Immunotransmission is a complex pathological process, the core of which is the abnormal activation and reaction of the organism ‘ s immune system. When the organism is stimulied, such as infection, injury or self-immunological disease, the immune system mistakenly views its own organization as an external antigen, triggering a series of inflammatory reactions.
This process begins with the abnormal activation of immunocellular cells. Under normal circumstances, immunosuppressive cells such as T-cells, B-cells and megacormic cells play an important role in immune surveillance and defence in the machine. However, in the case of immunokinesis, these cells were erroneously activated, starting to produce and release a large number of inflammatory causes. These inflammatory factors, such as tumour cause of death (TNF-α), white cell meds (IL-1, IL-6, IL-17 and IL-22), are key media that trigger inflammation responses.
With the release of inflammatory factors, they can act on joints, skins, etc., leading to an increase in vascular expansion, permeability, proteins and other components of blood entering the inter-organizational gap, creating local oedema and edema. At the same time, immune cells are concentrated in damaged areas to devour and remove harmful substances.
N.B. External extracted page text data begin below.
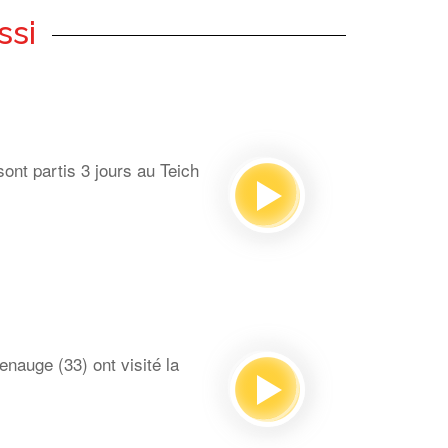
ssi
ont partis 3 jours au Teich
auge (33) ont visité la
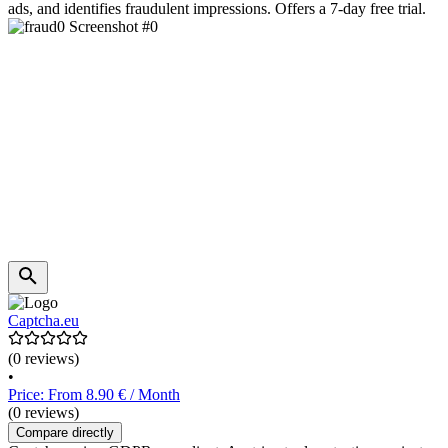
ads, and identifies fraudulent impressions. Offers a 7-day free trial.
Captcha.eu
(0 reviews)
•
Price: From 8.90 € / Month
(0 reviews)
Compare directly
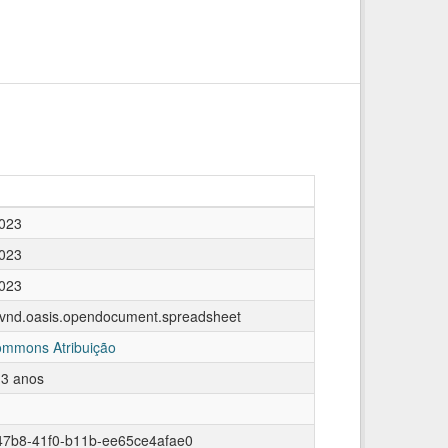
2023
2023
2023
n/vnd.oasis.opendocument.spreadsheet
ommons Atribuição
 3 anos
47b8-41f0-b11b-ee65ce4afae0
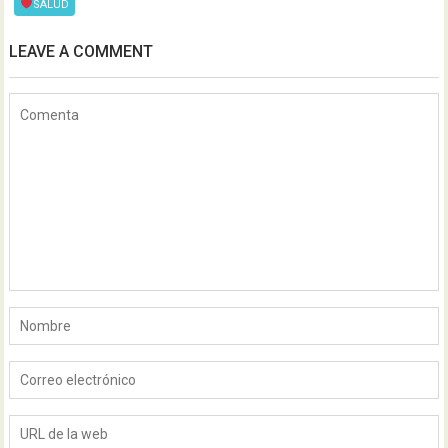
SALUD
LEAVE A COMMENT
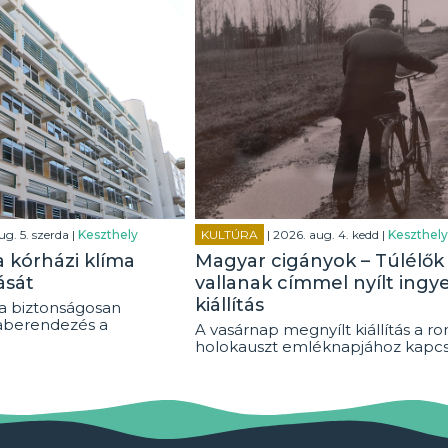
ug. 5. szerda |
Keszthely
KULTÚRA
| 2026. aug. 4. kedd |
Keszthely
a kórházi klíma
Magyar cigányok – Túlélők
ását
vallanak címmel nyílt ingy
kiállítás
ra biztonságosan
aberendezés a
A vasárnap megnyílt kiállítás a r
holokauszt emléknapjához kapcs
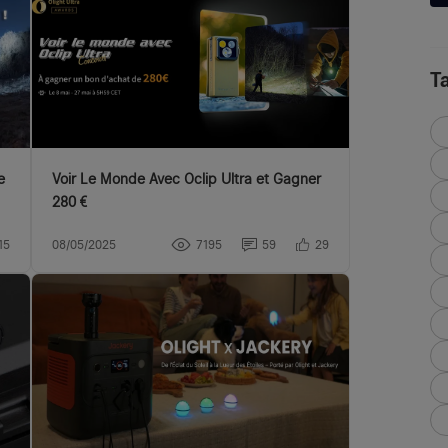
T
e
Voir Le Monde Avec Oclip Ultra et Gagner
280 €
15
08/05/2025
7195
59
29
However, when the response is excessive or prolonged, it leads to increased tissue damage and inflammation.
In the case of silver crumb arthritis, specific mechanisms for immunokinitis are more complex. In addition to the above-mentioned emission factors for immunocellular abnormality and inflammation, there is also an abnormal increase in horny cell formation. Under normal conditions, an angular cell formation undergoes an orderly process of growth and decomposition to maintain skin health. However, in the case of silver crumb arthritis, due to the unusual reaction of the immune system, the horny form cell is over-activated, resulting in the cell being over-enactment, piled on the skin surface, and a typical silver crumb skin loss.
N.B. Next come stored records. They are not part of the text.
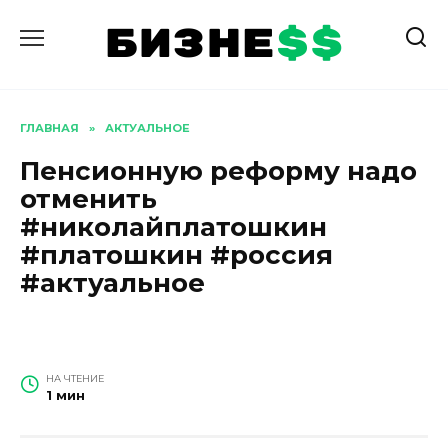
Перейти
к
содержанию
ГЛАВНАЯ
»
АКТУАЛЬНОЕ
Пенсионную реформу надо
отменить
#николайплатошкин
#платошкин #россия
#актуальное
НА ЧТЕНИЕ
1 мин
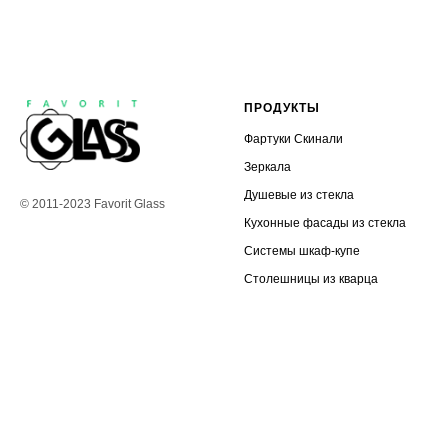
ПРОДУКТЫ
Фартуки Скинали
Зеркала
Душевые из стекла
© 2011-2023 Favorit Glass
Кухонные фасады из стекла
Системы шкаф-купе
Столешницы из кварца
УСЛУГИ
ДОПОЛНИТЕЛЬНО
УФ-фотопечать
Стекло
Алмазная гравировка
Декоративное стекло
Фацет
Цветное стекло Лакобель
Витраж CRI
Доставка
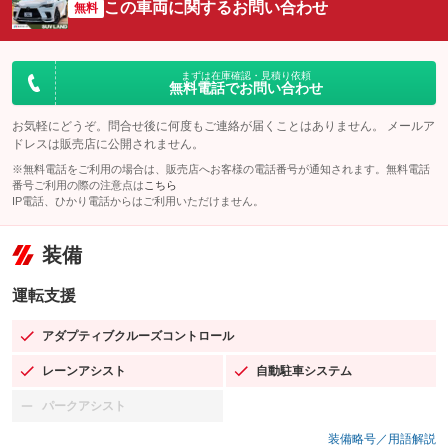
この車両に関するお問い合わせ
無料
まずは在庫確認・見積り依頼
無料電話でお問い合わせ
お気軽にどうぞ。問合せ後に何度もご連絡が届くことはありません。 メールア
ドレスは販売店に公開されません。
※無料電話をご利用の場合は、販売店へお客様の電話番号が通知されます。無料電話
番号ご利用の際の注意点は
こちら
IP電話、ひかり電話からはご利用いただけません。
装備
運転支援
アダプティブクルーズコントロール
：装備あり
レーンアシスト
自動駐車システム
：装備あり
：装備あり
パークアシスト
：装備なし
装備略号／用語解説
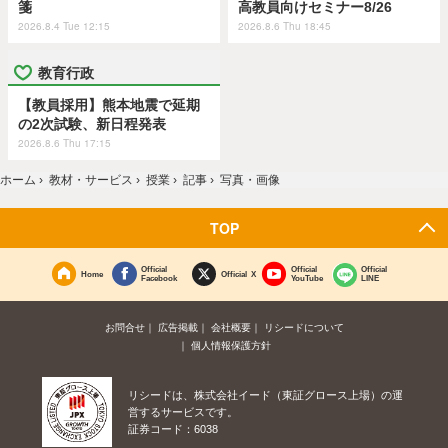
箋
高教員向けセミナー8/26
2026.8.4 Tue 12:15
2026.8.6 Thu 18:45
教育行政
【教員採用】熊本地震で延期
の2次試験、新日程発表
2026.8.6 Thu 17:15
ホーム
›
教材・サービス
›
授業
›
記事
›
写真・画像
TOP
Official
Official
Official
Home
Official X
Facebook
YouTube
LINE
お問合せ
広告掲載
会社概要
リシードについて
個人情報保護方針
リシードは、株式会社イード（東証グロース上場）の運
営するサービスです。
証券コード：6038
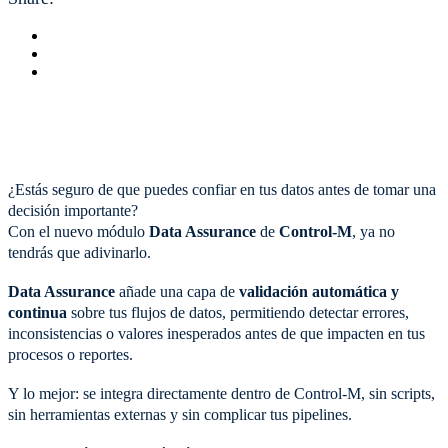
¿Estás seguro de que puedes confiar en tus datos antes de tomar una
decisión importante?
Con el nuevo módulo
Data Assurance
de
Control-M
, ya no
tendrás que adivinarlo.
Data Assurance
añade una capa de
validación automática y
continua
sobre tus flujos de datos, permitiendo detectar errores,
inconsistencias o valores inesperados antes de que impacten en tus
procesos o reportes.
Y lo mejor: se integra directamente dentro de Control-M, sin scripts,
sin herramientas externas y sin complicar tus pipelines.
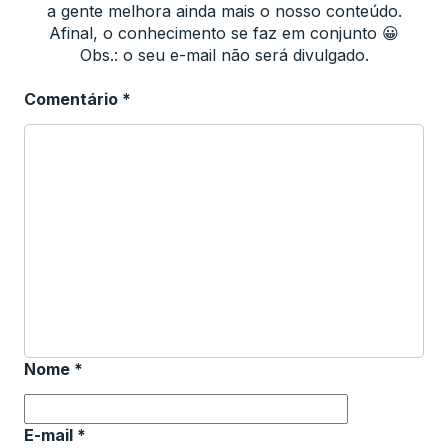
a gente melhora ainda mais o nosso conteúdo.
Afinal, o conhecimento se faz em conjunto 😀
Obs.: o seu e-mail não será divulgado.
Comentário
*
Nome
*
E-mail
*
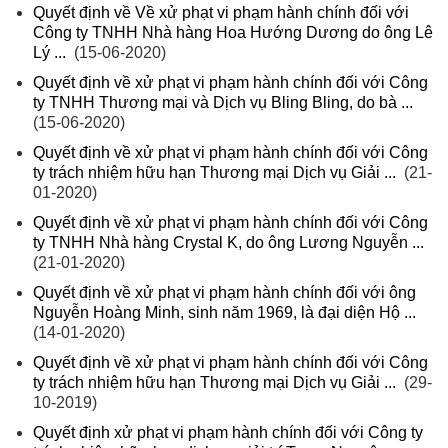
Quyết định về Về xử phạt vi phạm hành chính đối với
Công ty TNHH Nhà hàng Hoa Hướng Dương do ông Lê
Lý ...
(15-06-2020)
Quyết định về xử phạt vi phạm hành chính đối với Công
ty TNHH Thương mại và Dịch vụ Bling Bling, do bà ...
(15-06-2020)
Quyết định về xử phạt vi phạm hành chính đối với Công
ty trách nhiệm hữu hạn Thương mại Dịch vụ Giải ...
(21-
01-2020)
Quyết định về xử phạt vi phạm hành chính đối với Công
ty TNHH Nhà hàng Crystal K, do ông Lương Nguyễn ...
(21-01-2020)
Quyết định về xử phạt vi phạm hành chính đối với ông
Nguyễn Hoàng Minh, sinh năm 1969, là đại diện Hộ ...
(14-01-2020)
Quyết định về xử phạt vi phạm hành chính đối với Công
ty trách nhiệm hữu hạn Thương mại Dịch vụ Giải ...
(29-
10-2019)
Quyết định xử phạt vi phạm hành chính đối với Công ty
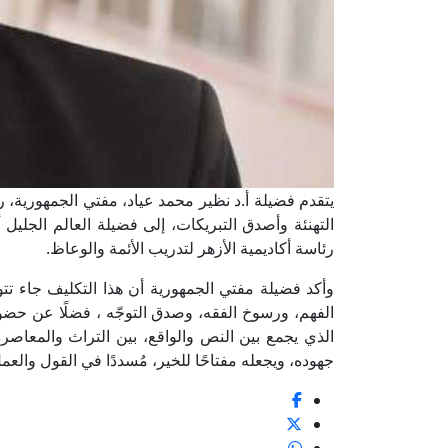
يتقدم فضيلة أ.د نظير محمد عياد، مفتي الجمهورية، رئ
التهنئة وأصدق التبريكات، إلى فضيلة العالم الجليل 
رئاسة أكاديمية الأزهر لتدريب الأئمة والوعاظ.
وأكد فضيلة مفتي الجمهورية أن هذا التكليف جاء تتو
الفهم، ورسوخ الفقه، وصدق التوجّه ، فضلًا عن حضو
الذي يجمع بين النص والواقع، بين التراث والمعاصرة، 
جهوده، ويجعله مفتاحًا للخير، مُسددًا في القول والعم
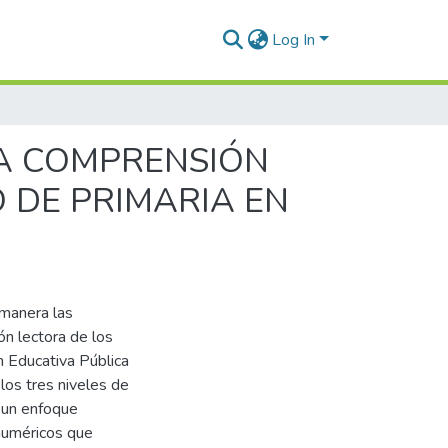
Log In
LA COMPRENSIÓN
 DE PRIMARIA EN
 manera las
n lectora de los
n Educativa Pública
 los tres niveles de
a un enfoque
 numéricos que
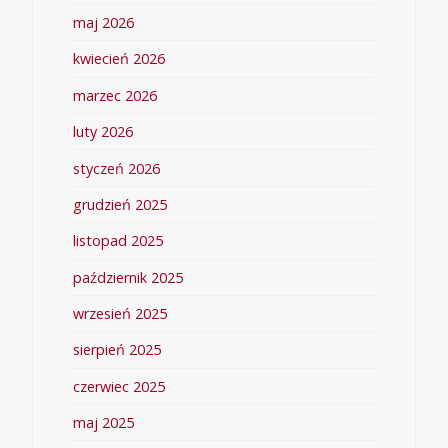
maj 2026
kwiecień 2026
marzec 2026
luty 2026
styczeń 2026
grudzień 2025
listopad 2025
październik 2025
wrzesień 2025
sierpień 2025
czerwiec 2025
maj 2025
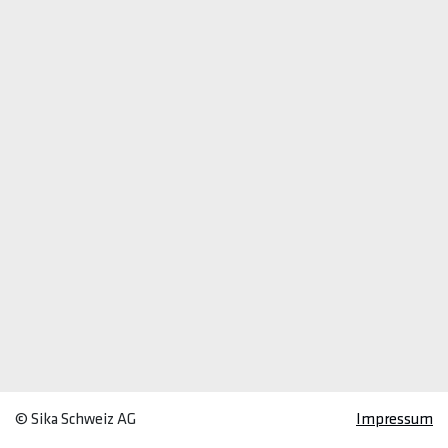
© Sika Schweiz AG
Impressum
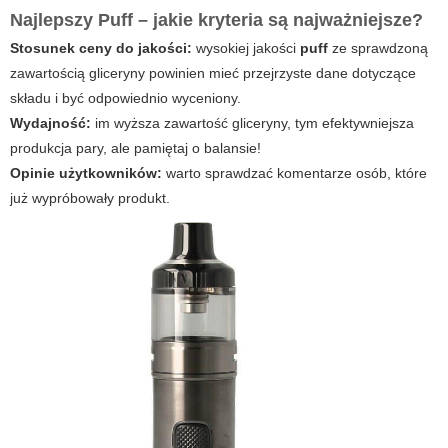
Najlepszy Puff – jakie kryteria są najważniejsze?
Stosunek ceny do jakości:
wysokiej jakości
puff
ze sprawdzoną
zawartością gliceryny powinien mieć przejrzyste dane dotyczące
składu i być odpowiednio wyceniony.
Wydajność:
im wyższa zawartość gliceryny, tym efektywniejsza
produkcja pary, ale pamiętaj o balansie!
Opinie użytkowników:
warto sprawdzać komentarze osób, które
już wypróbowały produkt.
In addition, immunokinesis is associated with the generation of their own antibodies. These antibodies are the result of immune systems mistakenly viewing their own organizations as alien antigens. In silver crumb arthritis, self-antibodies attack the normal tissue of the joint and skin, further exacerbating inflammation and damage. Such attacks not only lead to the emergence and exacerbation of arthritis symptoms, but may also affect other systems, such as cardiovascular systems, metabolic systems, etc.
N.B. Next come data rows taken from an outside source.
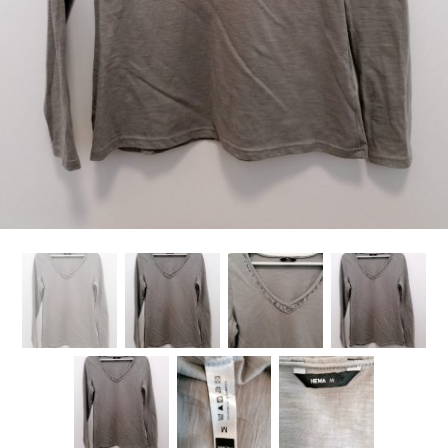
Kategorije proizvoda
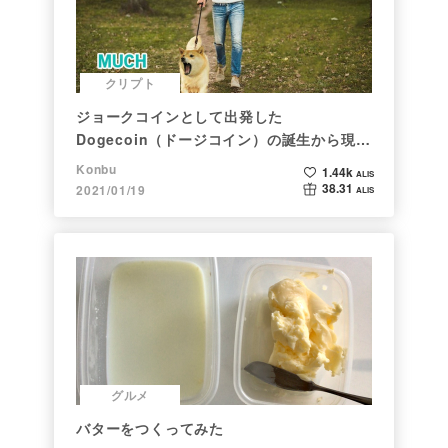
クリプト
ジョークコインとして出発した
Dogecoin（ドージコイン）の誕生から現在
まで。注目される非証券性🐶
Konbu
1.44k
ALIS
38.31
2021/01/19
ALIS
グルメ
バターをつくってみた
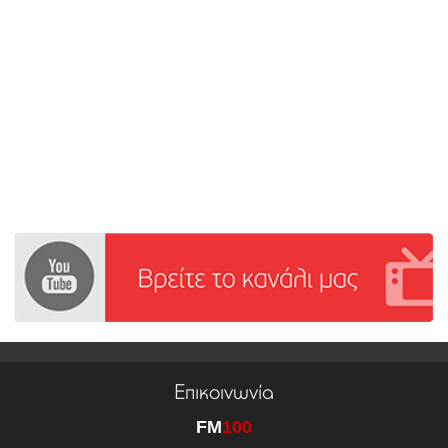
Επικοινωνία
FM
100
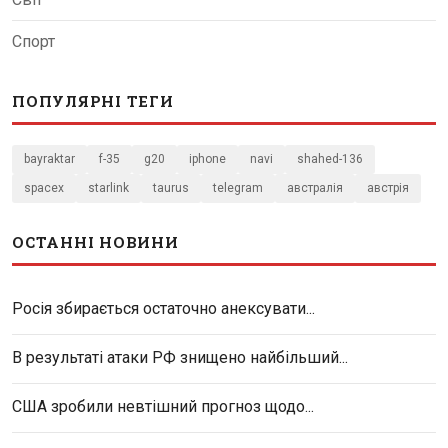
Спорт
ПОПУЛЯРНІ ТЕГИ
bayraktar
f-35
g20
iphone
navi
shahed-136
spacex
starlink
taurus
telegram
австралія
австрія
ОСТАННІ НОВИНИ
Росія збирається остаточно анексувати...
В результаті атаки РФ знищено найбільший...
США зробили невтішний прогноз щодо...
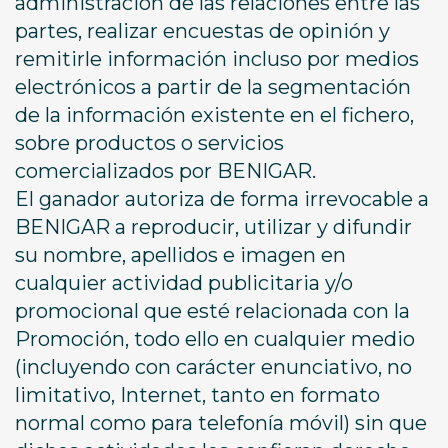
administración de las relaciones entre las
partes, realizar encuestas de opinión y
remitirle información incluso por medios
electrónicos a partir de la segmentación
de la información existente en el fichero,
sobre productos o servicios
comercializados por BENIGAR.
El ganador autoriza de forma irrevocable a
BENIGAR a reproducir, utilizar y difundir
su nombre, apellidos e imagen en
cualquier actividad publicitaria y/o
promocional que esté relacionada con la
Promoción, todo ello en cualquier medio
(incluyendo con carácter enunciativo, no
limitativo, Internet, tanto en formato
normal como para telefonía móvil) sin que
The strategy for the treatment of immunotransmissible inflammation is primarily to regulate the immune response. Inflammation and organizational damage can be effectively mitigated by inhibiting the abnormality of immunosuppressive cells, reducing the release of inflammatory factors, and neutral and self-antibodies. Common therapeutic drugs include immunosuppressants, biological agents, etc. These drugs can target and regulate the functioning of the immune system, thereby reducing the symptoms of patients and improving their quality of life.
In short, immunotransmissible inflammation is a complex pathological process that involves the abnormal activity of immunocellular cells, the release of inflammatory factors, the abnormal increase in horny cell formation and the generation of their own antibodies. A better understanding of this mechanism is important for developing more effective treatment strategies.